ERP and quality management
When looking at the menu structure of ERP systems, it is clear that most departments, from Manufacturing to Finance, from Sales to Purchasing, are represented, but few systems have an explicit Quality menu. This leads many people to conclude that there is nothing for the Quality Department in ERP when that is not the case at all; especially in companies where the role of quality has been extended beyond just identifying rejects to actively helping to prevent them.
Looking at purchased items first; the necessity of preventing sub-standard items from getting onto the shelves or onto the production line remains absolute and carrying out relevant checks is not only an important contribution but is also something that ERP can help with.
Some companies can find, especially when different materials have different inspection requirements, that they have peaks and troughs in their inspection workload and, in consequence, a backlog can occur. This can result, for distribution companies, in gaps on the shelves and, for manufacturing companies, in disruption to production.
But ERP 'knows' what is coming in and 'knows' what is immediately required, so relevant information can be extracted to prioritize their workload and not only to highlight the items that are urgently required but also to identify those items that are not urgent and can wait their turn.
And it can go further. When companies are buying new items from new suppliers, they may want to inspect every delivery, but after time confidence will build and they may only want to fully inspect occasional deliveries. Some, though not all, ERP systems offer this option; so companies can decide that particular items only need an inspection on every second, fifth, or tenth delivery or whatever they consider suitable. That can considerably reduce the workload on inspection staff.
A lot of this depends on identifying particular deliveries and this depends, in turn, on the ability of the system to hold data at a batch number level, a serial number level, or both. Thankfully, most ERP systems can do this and by doing so, facilitate comprehensive analysis that can identify which suppliers are the most problematic and which items fail inspection most frequently; and that is precious information.
All that has been said of purchased items holds for manufactured items also but, with these, quality management can contribute even more, whilst getting even more help from ERP. Doing quality management at the level it should be done is never easy, but there is an extra dimension to be considered in manufacturing because there the team not only has to consider the failure of items but also the failure of manufacturing processes.
So there can be a failure at the point of component receipt, there can be a failure of components during the production process, and there can be a failure of the manufactured item.
With quality checks being carried out throughout the manufacturing process, at component, sub-assembly, and finished item levels, a mountain of data is available.
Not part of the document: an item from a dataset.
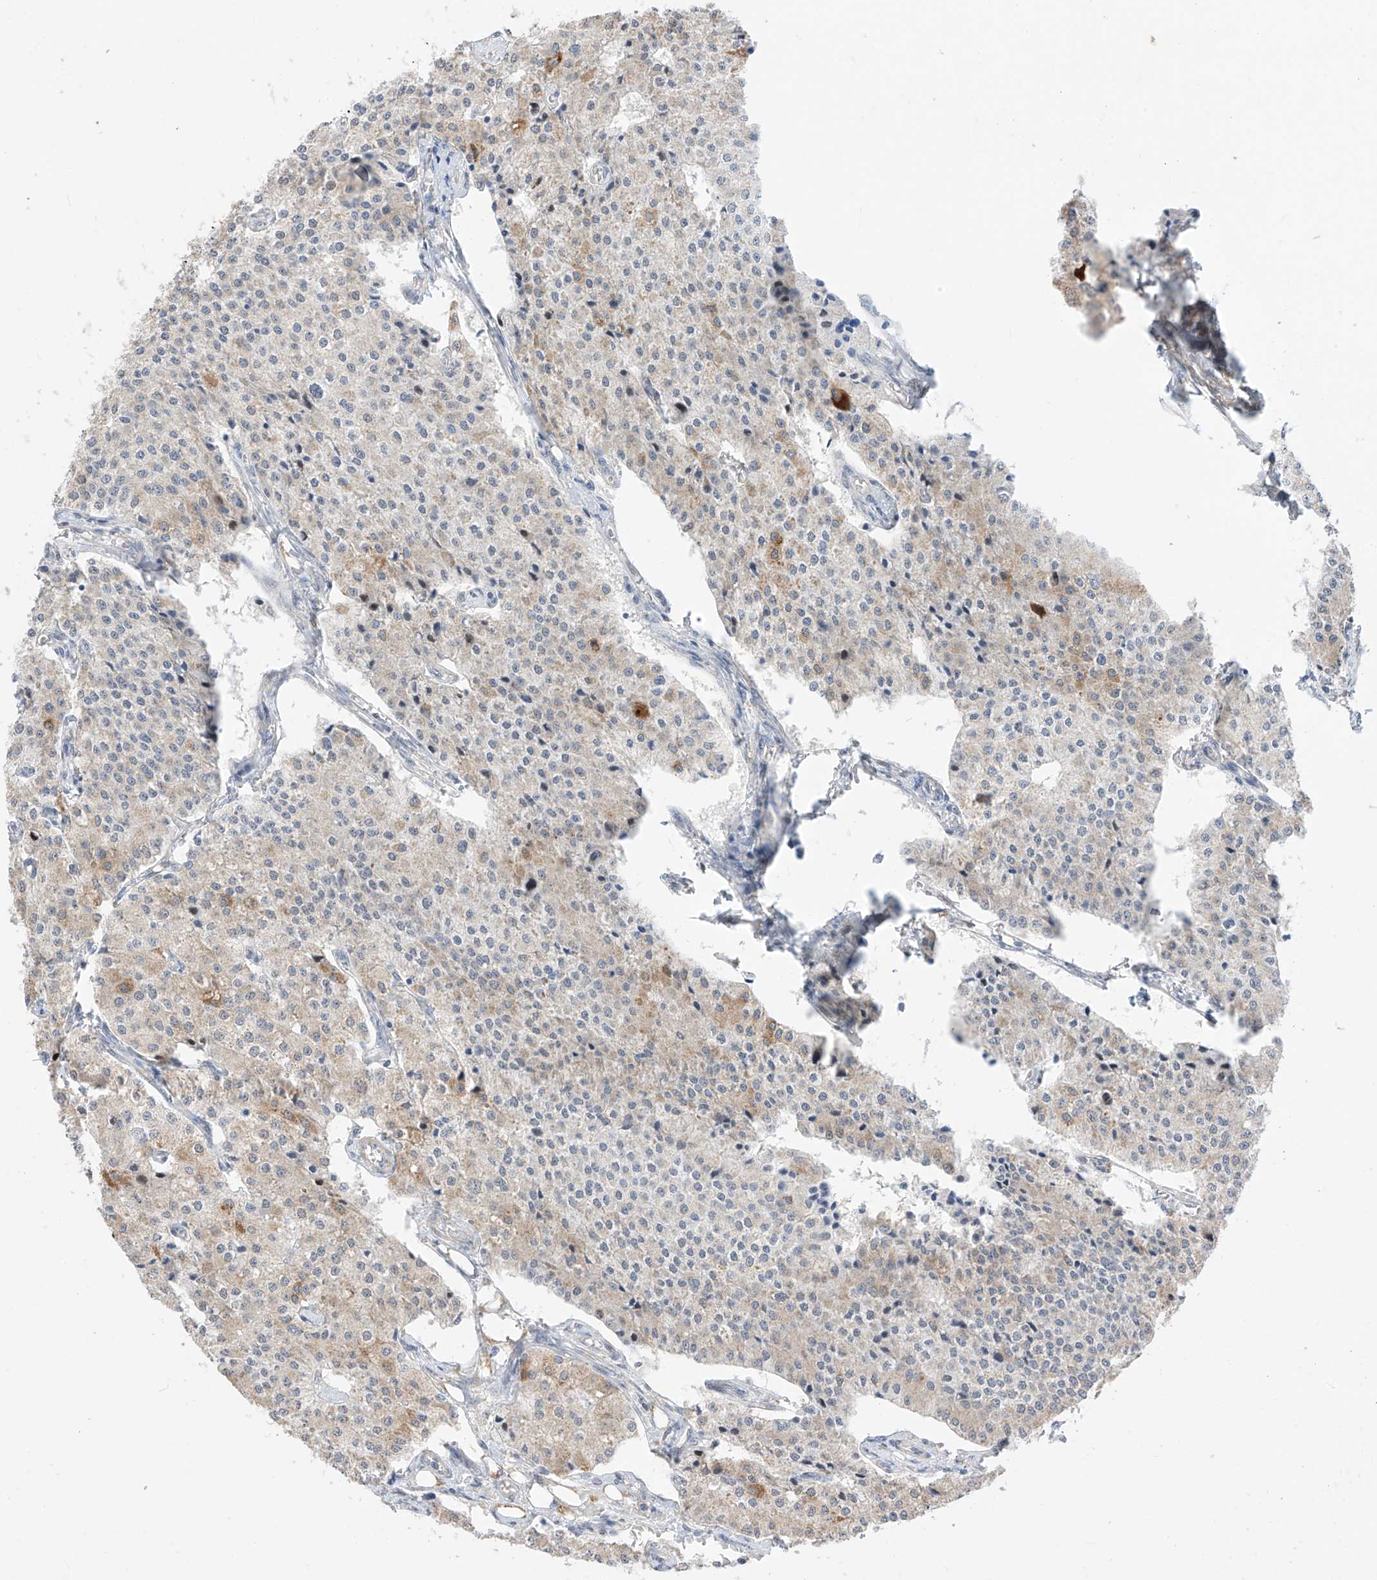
{"staining": {"intensity": "weak", "quantity": "<25%", "location": "cytoplasmic/membranous"}, "tissue": "carcinoid", "cell_type": "Tumor cells", "image_type": "cancer", "snomed": [{"axis": "morphology", "description": "Carcinoid, malignant, NOS"}, {"axis": "topography", "description": "Colon"}], "caption": "Immunohistochemical staining of human malignant carcinoid displays no significant staining in tumor cells.", "gene": "LATS1", "patient": {"sex": "female", "age": 52}}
If properly structured, that data becomes information and, if properly analyzed, that information becomes knowledge.
Manufacturing companies have two tools to help them structure this data: their bills of material and their manufacturing routings.
The bill of material structure enables quality to be measured at assembly and sub-assembly levels and that allows companies that have common materials to know if some of those fail more often in particular sub-assemblies and if some of those sub-assemblies fail more often when used in particular assemblies.
Linking rejects or replacements to the Works Orders on which they were consumed facilitates that analysis, particularly when analysis codes are used on those transactions. When added to traceability, companies can now know which suppliers are the most problematic, which materials or components are the most problematic, which processes are the most problematic, and what is going wrong with materials in those processes.
And using the manufacturing routings on Works Orders can take things a step further. The routing defines which machines and/or skill groups are used to perform each operation. But many companies have multiple resources that can be used on any particular job; so an engineering company might, for example, have several lathes or CNC machines, and a furniture manufacturing company might have several upholsterers.
When manufacturing progress is reported, there will be an opportunity to record which actual resource was used, and that adds appreciably to the data available for analysis. Companies can then identify resources that produce an above-average number of rejects.
Perhaps some machines need to be re-calibrated or replaced; perhaps some people need more training.
In some industries, though, the sub-standard product doesn't always have to be scrapped because it can be possible to repair or rework it. To do this in a controlled way, ERP offers two choices. One is that rework operations can be added to the routing of individual works orders, and extra or replacement items can be added to the bills of material at that level also.
An alternative is to raise specific rework work orders with tailored routings and bills; the choice is dependent largely on the ease with which specific ERP systems allow these changes. Doing these things enables the work to be scheduled, with the workload being visible at each required machine or work center, and allows materials requirements to also be visible and capable of being issued using regular procedures.
Few companies consider the economics of reworking products. Sometimes that is because production lead times are such that they have no option if they want to keep delivery promises, and sometimes it is because it appears self-evident that it will be cheaper to rework than to remake.
However; when using either of the works order options previously discussed, collecting actual cost data is very easy and, in fact, almost automatic. That ensures that there are no gray areas when deciding in the future whether to rework or not, and it also tells the company exactly how much quality failures are costing them.
And it can tell them this at a product level or a manufacturing resource level. When companies are operating on tight profit margins, this knowledge can be crucial.
It is clear that quality has a cost, and that ERP systems can provide essential information to both help measure it and help minimize it.